Could you retype, exactly as written, every line from the top of the records through the line that contains "- [x] Add basic"?

BEGIN INPUT FOR THIS TASK

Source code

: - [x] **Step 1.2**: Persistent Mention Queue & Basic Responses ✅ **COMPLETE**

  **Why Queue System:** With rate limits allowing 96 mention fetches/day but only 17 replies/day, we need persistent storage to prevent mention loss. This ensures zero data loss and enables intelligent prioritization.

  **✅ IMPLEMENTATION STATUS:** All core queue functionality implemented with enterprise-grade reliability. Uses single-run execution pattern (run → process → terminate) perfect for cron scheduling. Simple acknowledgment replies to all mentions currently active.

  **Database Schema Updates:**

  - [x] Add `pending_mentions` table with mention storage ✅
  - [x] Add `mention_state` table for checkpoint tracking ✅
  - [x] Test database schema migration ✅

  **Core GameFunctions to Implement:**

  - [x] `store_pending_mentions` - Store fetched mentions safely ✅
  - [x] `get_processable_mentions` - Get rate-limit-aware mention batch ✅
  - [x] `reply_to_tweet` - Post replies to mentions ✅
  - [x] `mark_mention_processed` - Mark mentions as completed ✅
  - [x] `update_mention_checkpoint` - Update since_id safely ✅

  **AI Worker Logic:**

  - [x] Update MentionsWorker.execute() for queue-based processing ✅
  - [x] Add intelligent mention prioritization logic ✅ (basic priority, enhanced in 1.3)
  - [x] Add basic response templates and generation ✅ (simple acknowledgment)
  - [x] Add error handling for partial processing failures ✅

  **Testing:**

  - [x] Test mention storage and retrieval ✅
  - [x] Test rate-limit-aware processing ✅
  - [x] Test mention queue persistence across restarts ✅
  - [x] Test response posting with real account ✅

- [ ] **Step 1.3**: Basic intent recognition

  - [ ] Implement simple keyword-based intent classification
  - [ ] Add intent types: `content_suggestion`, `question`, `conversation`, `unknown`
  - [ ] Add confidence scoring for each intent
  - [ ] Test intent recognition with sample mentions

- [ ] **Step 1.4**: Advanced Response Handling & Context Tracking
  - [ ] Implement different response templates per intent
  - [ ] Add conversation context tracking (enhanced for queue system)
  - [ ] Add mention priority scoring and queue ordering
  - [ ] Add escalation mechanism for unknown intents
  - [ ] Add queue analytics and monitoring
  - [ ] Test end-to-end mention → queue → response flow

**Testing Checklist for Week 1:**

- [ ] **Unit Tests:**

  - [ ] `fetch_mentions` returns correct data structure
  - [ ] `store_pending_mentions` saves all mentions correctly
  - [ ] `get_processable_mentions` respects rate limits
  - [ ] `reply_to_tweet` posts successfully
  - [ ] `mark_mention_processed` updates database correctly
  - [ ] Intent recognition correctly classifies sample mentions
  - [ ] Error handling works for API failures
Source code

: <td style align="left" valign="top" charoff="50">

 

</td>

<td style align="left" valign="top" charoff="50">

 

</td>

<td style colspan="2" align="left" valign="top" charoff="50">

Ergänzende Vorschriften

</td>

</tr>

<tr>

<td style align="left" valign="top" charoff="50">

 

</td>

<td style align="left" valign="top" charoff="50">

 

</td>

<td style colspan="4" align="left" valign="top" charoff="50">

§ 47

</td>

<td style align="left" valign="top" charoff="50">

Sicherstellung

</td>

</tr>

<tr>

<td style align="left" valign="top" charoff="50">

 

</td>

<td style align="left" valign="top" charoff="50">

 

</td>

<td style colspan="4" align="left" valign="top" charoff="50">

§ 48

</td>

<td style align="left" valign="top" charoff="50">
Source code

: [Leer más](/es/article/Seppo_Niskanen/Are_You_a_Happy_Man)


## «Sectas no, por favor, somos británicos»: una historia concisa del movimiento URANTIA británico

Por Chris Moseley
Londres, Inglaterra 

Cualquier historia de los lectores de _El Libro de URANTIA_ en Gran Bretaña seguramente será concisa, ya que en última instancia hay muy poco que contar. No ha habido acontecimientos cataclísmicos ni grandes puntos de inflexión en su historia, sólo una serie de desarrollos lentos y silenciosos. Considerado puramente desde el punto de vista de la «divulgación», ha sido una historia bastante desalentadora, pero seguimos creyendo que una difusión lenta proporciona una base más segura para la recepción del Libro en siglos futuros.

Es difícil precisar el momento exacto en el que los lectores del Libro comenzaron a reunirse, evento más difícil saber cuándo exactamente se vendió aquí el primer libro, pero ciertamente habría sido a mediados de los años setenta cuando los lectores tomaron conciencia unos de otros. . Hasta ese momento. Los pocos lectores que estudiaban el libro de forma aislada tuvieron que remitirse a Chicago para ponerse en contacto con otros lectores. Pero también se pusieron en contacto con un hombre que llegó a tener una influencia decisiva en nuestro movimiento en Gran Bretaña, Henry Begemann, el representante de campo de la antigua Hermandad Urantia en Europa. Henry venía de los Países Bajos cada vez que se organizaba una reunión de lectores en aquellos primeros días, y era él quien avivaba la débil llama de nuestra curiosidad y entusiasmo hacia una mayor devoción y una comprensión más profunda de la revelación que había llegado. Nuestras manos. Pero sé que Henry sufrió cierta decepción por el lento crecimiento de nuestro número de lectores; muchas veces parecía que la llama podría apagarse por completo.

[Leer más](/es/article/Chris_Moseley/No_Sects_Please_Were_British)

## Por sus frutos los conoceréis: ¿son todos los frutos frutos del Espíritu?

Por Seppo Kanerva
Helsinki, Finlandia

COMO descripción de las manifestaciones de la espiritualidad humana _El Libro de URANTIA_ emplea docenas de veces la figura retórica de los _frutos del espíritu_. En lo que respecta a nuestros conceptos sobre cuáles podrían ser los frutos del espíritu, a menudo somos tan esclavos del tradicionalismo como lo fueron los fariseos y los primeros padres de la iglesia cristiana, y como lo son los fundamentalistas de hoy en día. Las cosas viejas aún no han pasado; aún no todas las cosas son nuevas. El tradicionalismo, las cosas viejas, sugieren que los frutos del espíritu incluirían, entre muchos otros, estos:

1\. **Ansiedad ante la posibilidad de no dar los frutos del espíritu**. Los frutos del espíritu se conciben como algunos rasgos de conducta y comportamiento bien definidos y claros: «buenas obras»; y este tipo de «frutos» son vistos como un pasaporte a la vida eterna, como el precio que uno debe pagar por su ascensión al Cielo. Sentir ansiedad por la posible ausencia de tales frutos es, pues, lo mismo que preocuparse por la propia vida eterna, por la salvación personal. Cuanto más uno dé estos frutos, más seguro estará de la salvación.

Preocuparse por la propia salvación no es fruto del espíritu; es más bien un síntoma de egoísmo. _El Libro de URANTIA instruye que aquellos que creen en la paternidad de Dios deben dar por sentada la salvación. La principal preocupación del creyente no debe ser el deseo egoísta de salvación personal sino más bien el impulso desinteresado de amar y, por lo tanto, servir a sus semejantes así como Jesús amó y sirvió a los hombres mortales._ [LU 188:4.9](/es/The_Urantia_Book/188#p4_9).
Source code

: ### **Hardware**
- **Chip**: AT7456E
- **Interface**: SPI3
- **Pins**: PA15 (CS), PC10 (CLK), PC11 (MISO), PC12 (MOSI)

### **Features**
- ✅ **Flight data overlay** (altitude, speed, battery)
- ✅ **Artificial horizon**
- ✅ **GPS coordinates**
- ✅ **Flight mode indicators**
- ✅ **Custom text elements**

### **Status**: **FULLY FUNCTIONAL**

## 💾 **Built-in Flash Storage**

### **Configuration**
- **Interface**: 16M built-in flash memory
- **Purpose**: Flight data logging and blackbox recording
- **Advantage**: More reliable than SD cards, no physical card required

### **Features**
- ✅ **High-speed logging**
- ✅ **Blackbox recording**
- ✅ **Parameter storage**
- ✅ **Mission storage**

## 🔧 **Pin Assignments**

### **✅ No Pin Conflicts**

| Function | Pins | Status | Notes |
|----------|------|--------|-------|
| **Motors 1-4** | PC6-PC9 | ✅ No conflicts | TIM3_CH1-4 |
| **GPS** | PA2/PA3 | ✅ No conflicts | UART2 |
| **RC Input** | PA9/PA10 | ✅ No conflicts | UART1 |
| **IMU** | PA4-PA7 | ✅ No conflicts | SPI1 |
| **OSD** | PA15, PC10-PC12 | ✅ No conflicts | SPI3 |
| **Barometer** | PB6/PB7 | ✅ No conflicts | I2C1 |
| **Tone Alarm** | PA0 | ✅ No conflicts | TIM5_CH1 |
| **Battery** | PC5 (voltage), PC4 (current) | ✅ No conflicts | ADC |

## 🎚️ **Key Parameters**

END INPUT FOR THIS TASK

RESPONSE BOX:
Source code

: - [x] **Step 1.2**: Persistent Mention Queue & Basic Responses ✅ **COMPLETE**

  **Why Queue System:** With rate limits allowing 96 mention fetches/day but only 17 replies/day, we need persistent storage to prevent mention loss. This ensures zero data loss and enables intelligent prioritization.

  **✅ IMPLEMENTATION STATUS:** All core queue functionality implemented with enterprise-grade reliability. Uses single-run execution pattern (run → process → terminate) perfect for cron scheduling. Simple acknowledgment replies to all mentions currently active.

  **Database Schema Updates:**

  - [x] Add `pending_mentions` table with mention storage ✅
  - [x] Add `mention_state` table for checkpoint tracking ✅
  - [x] Test database schema migration ✅

  **Core GameFunctions to Implement:**

  - [x] `store_pending_mentions` - Store fetched mentions safely ✅
  - [x] `get_processable_mentions` - Get rate-limit-aware mention batch ✅
  - [x] `reply_to_tweet` - Post replies to mentions ✅
  - [x] `mark_mention_processed` - Mark mentions as completed ✅
  - [x] `update_mention_checkpoint` - Update since_id safely ✅

  **AI Worker Logic:**

  - [x] Update MentionsWorker.execute() for queue-based processing ✅
  - [x] Add intelligent mention prioritization logic ✅ (basic priority, enhanced in 1.3)
  - [x] Add basic response templates and generation ✅ (simple acknowledgment)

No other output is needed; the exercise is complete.